ECLI:NL:GHAMS:2014:3704
Gerechtshof Amsterdam
- Hoger beroep
- M.M.M. Tillema
- G.B.C.M. van der Reep
- J.W.M. Tromp
- Rechtspraak.nl
Kredietverstrekking en zorgplicht van de bank in geval van overcreditering
In deze zaak gaat het om een hoger beroep van appellanten tegen een vonnis van de rechtbank Amsterdam, waarin zij de bank, Intermediaire Voorschotbank B.V., beschuldigen van onrechtmatige daad door het verstrekken van een krediet van €50.000,- in 2008. Appellanten stellen dat dit krediet hen overcrediteerd heeft en dat de bank haar zorgplicht heeft geschonden door onvoldoende informatie in te winnen over hun financiële situatie. De rechtbank had eerder geoordeeld dat de bank aan haar zorgplicht had voldaan door de inkomenspositie en verplichtingen van appellanten te toetsen aan de geldende normen ter voorkoming van overcreditering.
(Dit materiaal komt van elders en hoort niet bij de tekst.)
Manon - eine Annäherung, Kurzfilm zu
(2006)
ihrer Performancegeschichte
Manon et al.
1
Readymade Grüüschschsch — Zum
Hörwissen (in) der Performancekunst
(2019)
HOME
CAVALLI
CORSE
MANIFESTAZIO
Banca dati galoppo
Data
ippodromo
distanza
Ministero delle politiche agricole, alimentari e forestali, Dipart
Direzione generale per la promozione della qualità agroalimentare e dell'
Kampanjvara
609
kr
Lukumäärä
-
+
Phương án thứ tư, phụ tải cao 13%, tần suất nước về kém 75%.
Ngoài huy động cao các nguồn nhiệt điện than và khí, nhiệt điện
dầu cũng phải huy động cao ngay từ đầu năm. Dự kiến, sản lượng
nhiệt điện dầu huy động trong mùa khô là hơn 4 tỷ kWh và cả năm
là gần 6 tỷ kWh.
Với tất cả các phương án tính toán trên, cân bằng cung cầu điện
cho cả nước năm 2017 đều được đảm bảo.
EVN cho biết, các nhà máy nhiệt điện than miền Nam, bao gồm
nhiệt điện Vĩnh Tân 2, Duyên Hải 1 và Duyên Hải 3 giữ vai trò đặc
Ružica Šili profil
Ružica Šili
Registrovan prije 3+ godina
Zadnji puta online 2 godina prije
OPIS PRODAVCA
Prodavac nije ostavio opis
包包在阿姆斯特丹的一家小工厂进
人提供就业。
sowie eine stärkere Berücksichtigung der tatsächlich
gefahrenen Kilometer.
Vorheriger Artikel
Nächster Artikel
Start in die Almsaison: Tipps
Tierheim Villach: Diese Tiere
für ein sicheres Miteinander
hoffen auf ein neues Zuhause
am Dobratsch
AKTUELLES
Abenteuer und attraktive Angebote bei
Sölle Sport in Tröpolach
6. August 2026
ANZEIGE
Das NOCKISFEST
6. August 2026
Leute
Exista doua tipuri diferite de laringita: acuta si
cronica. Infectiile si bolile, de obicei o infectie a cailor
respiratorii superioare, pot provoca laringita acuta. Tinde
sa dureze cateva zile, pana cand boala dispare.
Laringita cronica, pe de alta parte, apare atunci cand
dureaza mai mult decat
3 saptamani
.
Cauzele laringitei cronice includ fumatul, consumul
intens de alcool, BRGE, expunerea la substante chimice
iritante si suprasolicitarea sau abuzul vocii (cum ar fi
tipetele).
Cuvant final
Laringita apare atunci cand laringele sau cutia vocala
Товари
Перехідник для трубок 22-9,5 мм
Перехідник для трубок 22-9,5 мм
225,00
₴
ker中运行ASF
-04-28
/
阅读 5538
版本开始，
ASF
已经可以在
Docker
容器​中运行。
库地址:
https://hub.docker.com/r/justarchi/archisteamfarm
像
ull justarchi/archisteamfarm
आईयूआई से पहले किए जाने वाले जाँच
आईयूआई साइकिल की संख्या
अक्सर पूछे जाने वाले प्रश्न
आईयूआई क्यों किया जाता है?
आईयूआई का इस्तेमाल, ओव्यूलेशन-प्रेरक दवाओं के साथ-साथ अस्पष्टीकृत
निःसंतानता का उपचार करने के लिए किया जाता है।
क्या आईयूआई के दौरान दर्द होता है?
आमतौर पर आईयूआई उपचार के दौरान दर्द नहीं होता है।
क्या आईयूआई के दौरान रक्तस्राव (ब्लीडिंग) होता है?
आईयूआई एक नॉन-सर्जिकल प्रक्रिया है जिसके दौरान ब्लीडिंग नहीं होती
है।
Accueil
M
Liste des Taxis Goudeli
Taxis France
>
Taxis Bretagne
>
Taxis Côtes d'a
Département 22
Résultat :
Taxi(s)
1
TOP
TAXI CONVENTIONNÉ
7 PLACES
Appellanten hebben in hoger beroep hun grieven ingediend, waarin zij aanvoeren dat de bank de VFN-gedragscode 2008 heeft genegeerd en dat er sprake was van een forse overkreditering. Het hof heeft de feiten die door de rechtbank zijn vastgesteld als uitgangspunt genomen en geconcludeerd dat de bank niet tekort is geschoten in haar zorgplicht. Het hof oordeelt dat appellanten niet hebben aangetoond dat de bank op de hoogte had moeten zijn van andere kredieten die zij hadden afgesloten. De grieven van appellanten worden verworpen, en het hof bekrachtigt het vonnis van de rechtbank. Appellanten worden veroordeeld in de kosten van het geding in hoger beroep.